Robert L. Burns, 86, of Indianola, Iowa, a former general manager of the Carroll Daily Times Herald and a longtime university professor and development director with West Virginia University, Grand View University and Simpson College, died Sunday morning, Aug. 26, 2018, at the Good Samaritan Society home, in Indianola.
Burns had been in hospice care in recent weeks following post-stroke medical complications, including dementia. Burns also suffered from Alzheimer’s disease.
Robert Lloyd Burns was born Oct. 4, 1931, in Emporia, Kan., a son of Victor and Edna Burns, a railroad worker and hospital bookkeeper.
As a child, Burns quickly developed an interest in music, and learned piano at an early age. In his high school years, Burns earned money playing the piano in dance halls and other venues in Kansas, often accompanying much older and experienced professional singers and musicians.
Burns graduated from Emporia High School in 1949, and started studies in music at Emporia State University. The Korean War interrupted his education as Burns served in the U.S. Army during that war for nearly two years, all of it at Fort Leonard Wood, in Missouri.

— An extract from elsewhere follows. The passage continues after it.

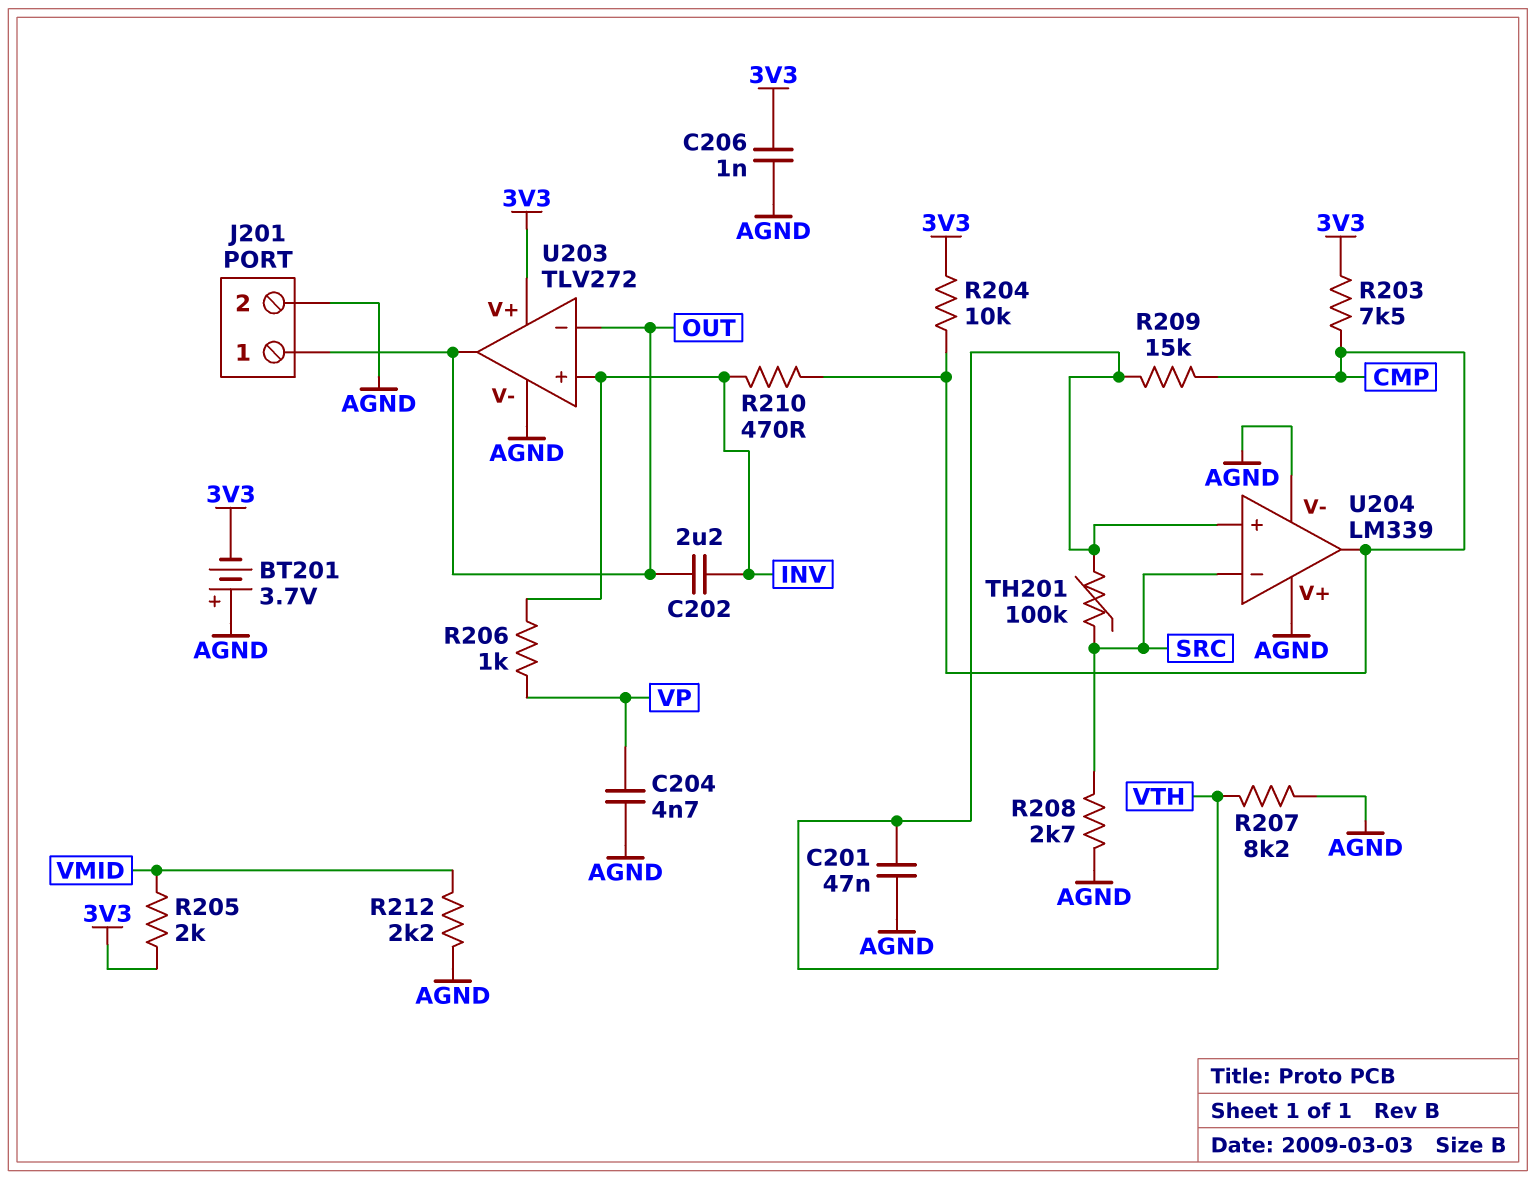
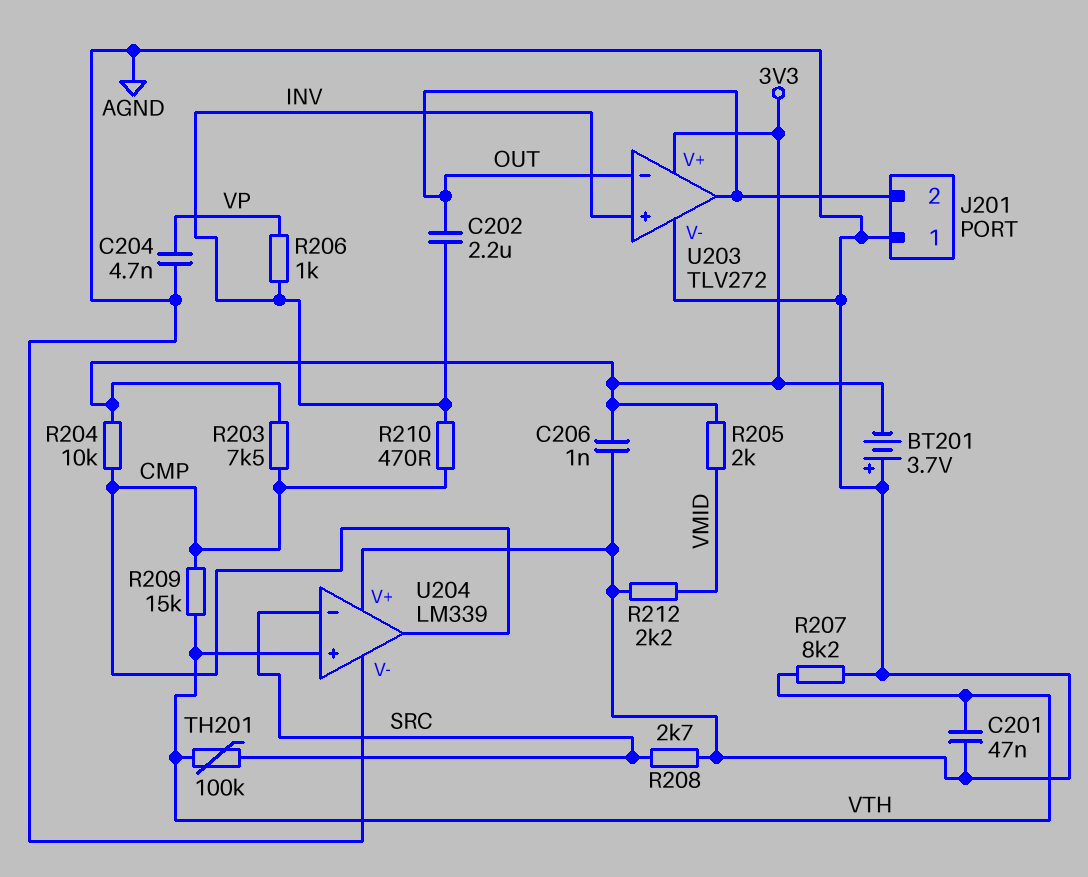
J201 pin 1: OUT -> AGND
J201 pin 2: AGND -> OUT

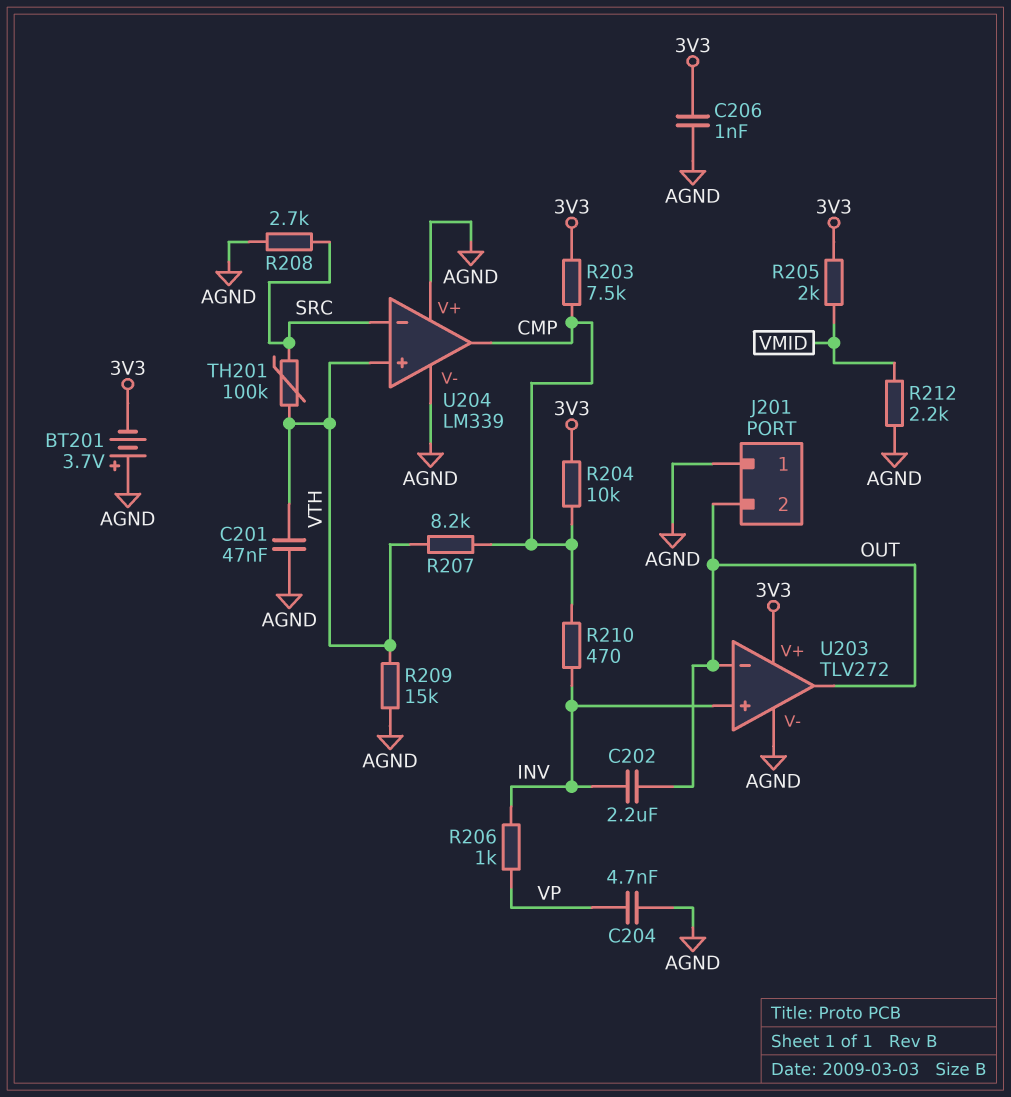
R207: 8.2k (AGND, VTH) -> 8.2k (CMP, VTH)
R209: 15k (CMP, VTH) -> 15k (AGND, VTH)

After graduation from Union Theological Seminary in New York City, Burns was hired as minister of music for First United Methodist Church in downtown Des Moines. It is there where he met and married Ann Wilson, of Carroll, on June 26, 1965. The couple divorced in 1984.
The couple adopted three children as babies, two sons from Cedar Rapids, and a daughter from Vietnam following the fall of Saigon.
Burns served as a professor at Simpson College, in Indianola, following his time at First United Methodist, and studied in Europe under the tutelage of the renowned French organist Marie-Claire Alain, before moving to Carroll in 1979, where he became general manager of the Daily Times Herald until leaving in 1984.
He served as a development official for Grand View University in Des Moines for five years before being recruited as a vice president for development at West Virginia University, in Morgantown, where he lived for more than a decade before his retirement in Overland Park, Kan.
Burns is survived by his three children, Douglas Burns, of Carroll, Tom Burns and his wife, Jennifer, of Carroll, and Jane Lawson and her husband, Danny, of West Des Moines; four nieces, Marilyn Thompson, of Phoenix, Cindy McCoy, of St. Charles, Miss., Julie Holliday, of Olathe, Kan., and Karen Bishop, of Kansas City, Miss., and four grandchildren, Kellan and Carsten Lawson and Gus and Lola Burns.
He was preceded in death by his parents and four siblings, Victor Burns, Donald Burns, Marilyn Pierce and Marian Thompson.
A graveside service will be held at at Maplewood Lawn Memorial Cemetery in Emporia, Kan., at 1 p.m. Saturday, Oct. 6.
Donations in Burns’ honor may be sent to the Carroll Library Foundation, 118 E. Fifth St., Carroll, Iowa 51401.